Given the nature of synchronicity and the fact that I seem to be bombarded with synchronous events in my daily life, it is also not uncommon for me to have a dream or conversation about a particular issue hours or days before an issue comes up in a session with a client for whom I had no advance information. Routinely I find that in some ways I had “met” that person in the dream state before our meeting over the phone, on Skype, or in person, and was getting prepared for our later real-time conversation through intuitive and precognitive dreams, as well as through apparently chance conversations, newspaper articles, or television snippets that I would just “stumble upon” around that time in the waking state, for no apparent reason.
Meet the Boss
Almost a year before I made a major move from the East Coast to California, I had a dream in which a figure appeared and asked me the question, “Shall we try it?” In that or a different dream around the same period of time I jotted down a date that popped up in the dream: “September 18, 1981.” At the time I was doing post-doctoral work at Harvard, with plans to look for permanent work once the year was over, but no concrete plans to move to the other coast.
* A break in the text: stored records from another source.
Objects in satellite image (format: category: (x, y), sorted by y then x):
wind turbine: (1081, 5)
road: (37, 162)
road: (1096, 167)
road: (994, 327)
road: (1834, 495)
In fact, as I looked back today at my dream journals, I read that I was planning to work in New York City.
In September 1981 I began a new job at a university in the Bay Area of northern California. About three years after the move I was rummaging through my dream journals, and there it was: the date September 18, 1981, as well as the “Shall we try it?” question. The person in the dream, who was a stranger to me at the time of the dream, was to become my new boss!
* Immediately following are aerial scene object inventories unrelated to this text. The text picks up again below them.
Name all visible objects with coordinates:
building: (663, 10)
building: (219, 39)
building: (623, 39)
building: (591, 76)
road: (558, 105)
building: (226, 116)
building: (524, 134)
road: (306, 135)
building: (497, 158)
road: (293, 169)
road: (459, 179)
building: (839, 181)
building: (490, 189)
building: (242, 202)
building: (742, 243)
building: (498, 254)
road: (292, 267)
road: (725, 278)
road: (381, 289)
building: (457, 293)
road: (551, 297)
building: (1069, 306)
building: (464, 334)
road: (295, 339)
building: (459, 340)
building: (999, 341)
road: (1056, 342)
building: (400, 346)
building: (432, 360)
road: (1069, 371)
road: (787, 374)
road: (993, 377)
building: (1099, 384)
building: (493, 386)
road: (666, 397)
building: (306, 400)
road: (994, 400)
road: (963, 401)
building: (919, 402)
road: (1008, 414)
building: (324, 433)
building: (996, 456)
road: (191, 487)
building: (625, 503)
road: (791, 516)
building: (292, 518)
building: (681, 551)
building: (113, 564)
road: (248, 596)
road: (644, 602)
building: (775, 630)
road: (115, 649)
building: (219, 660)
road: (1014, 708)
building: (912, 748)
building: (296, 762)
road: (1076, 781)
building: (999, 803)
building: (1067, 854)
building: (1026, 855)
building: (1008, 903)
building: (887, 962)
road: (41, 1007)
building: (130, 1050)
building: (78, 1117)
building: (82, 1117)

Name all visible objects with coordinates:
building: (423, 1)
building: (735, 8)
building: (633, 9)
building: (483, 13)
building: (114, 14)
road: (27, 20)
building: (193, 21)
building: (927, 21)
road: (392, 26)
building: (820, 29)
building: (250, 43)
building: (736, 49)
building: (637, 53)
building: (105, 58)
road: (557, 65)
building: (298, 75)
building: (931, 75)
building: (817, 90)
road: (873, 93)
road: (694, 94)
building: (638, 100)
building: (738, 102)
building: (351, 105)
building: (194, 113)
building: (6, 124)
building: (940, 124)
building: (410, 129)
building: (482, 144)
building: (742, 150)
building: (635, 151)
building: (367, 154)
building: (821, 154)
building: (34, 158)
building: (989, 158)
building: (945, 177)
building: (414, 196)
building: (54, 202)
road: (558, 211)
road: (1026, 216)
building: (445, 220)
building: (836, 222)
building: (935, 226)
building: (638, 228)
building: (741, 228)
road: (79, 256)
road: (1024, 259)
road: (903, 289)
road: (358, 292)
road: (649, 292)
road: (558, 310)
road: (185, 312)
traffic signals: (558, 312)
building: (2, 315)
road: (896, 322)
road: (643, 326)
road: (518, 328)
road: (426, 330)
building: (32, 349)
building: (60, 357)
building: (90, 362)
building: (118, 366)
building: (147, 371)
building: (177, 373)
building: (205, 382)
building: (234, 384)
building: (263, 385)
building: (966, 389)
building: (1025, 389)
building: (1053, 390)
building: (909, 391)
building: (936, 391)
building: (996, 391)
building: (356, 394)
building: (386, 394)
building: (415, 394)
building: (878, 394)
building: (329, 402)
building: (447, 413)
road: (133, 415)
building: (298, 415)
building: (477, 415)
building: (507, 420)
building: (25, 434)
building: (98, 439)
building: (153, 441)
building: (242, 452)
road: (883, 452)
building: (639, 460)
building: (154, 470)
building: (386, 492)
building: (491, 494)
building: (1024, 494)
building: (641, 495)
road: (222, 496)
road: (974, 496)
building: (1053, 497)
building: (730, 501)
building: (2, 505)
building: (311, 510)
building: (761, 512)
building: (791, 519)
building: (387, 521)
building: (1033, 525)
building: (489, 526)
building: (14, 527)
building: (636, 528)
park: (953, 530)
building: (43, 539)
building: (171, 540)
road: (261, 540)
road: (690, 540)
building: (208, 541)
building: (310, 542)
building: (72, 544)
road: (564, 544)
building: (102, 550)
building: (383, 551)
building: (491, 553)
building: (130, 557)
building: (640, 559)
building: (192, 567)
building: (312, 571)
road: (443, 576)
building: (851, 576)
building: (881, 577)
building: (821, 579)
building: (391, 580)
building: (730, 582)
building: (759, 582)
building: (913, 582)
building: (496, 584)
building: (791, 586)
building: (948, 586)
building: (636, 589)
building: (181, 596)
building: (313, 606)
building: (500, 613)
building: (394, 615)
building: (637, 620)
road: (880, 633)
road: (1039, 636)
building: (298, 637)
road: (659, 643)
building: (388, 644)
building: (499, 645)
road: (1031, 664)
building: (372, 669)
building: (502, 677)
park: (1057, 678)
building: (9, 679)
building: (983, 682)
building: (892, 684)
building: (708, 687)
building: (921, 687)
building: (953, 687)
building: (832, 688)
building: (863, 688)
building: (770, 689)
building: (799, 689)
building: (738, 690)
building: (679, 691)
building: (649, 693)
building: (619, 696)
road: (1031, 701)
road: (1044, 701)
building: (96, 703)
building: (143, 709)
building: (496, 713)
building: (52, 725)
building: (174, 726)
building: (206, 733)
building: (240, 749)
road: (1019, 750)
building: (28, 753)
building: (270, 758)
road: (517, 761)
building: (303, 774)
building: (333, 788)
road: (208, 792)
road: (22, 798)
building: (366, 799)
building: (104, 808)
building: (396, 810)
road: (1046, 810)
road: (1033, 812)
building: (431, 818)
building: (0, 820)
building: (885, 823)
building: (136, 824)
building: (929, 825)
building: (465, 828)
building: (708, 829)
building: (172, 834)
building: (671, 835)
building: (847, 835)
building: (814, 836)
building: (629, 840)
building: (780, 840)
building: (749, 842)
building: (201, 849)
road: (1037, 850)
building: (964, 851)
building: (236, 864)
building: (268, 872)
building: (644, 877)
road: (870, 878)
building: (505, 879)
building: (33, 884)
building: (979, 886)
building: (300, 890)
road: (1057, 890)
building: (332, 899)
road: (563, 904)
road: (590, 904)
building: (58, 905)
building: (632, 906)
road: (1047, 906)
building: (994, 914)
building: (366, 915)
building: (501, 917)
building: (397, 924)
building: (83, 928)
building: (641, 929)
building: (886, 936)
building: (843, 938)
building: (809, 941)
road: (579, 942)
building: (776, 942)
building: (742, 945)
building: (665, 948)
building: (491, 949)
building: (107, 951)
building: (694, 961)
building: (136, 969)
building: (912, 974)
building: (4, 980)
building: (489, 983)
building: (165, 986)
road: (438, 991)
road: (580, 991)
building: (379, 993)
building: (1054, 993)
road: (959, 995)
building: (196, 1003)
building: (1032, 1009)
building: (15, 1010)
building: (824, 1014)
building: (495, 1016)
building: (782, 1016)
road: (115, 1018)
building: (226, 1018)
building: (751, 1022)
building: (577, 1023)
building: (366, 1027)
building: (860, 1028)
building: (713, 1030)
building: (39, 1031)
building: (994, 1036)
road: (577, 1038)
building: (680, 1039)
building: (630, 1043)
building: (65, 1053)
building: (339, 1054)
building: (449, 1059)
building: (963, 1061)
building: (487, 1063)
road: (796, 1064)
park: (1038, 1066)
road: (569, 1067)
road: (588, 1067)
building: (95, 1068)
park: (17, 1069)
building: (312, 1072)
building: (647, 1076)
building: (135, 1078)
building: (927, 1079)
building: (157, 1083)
Dreams are our partner on the path to success and fulfillment
So often we are afraid of our dreams: because they frighten us and turn into nightmares completely out of our control; because they set unrealistic expectations that we fear we cannot meet; because they make no sense in the waking world of sequential thought and logic.
When we learn to approach our dreams as a tool for our collective and personal fulfillment; when we push the bogey man out the door and invite the close and trusted friend inside our consciousness in its place; we can discover the true partnership not only of intuition and dreams, but also of reason and dreams!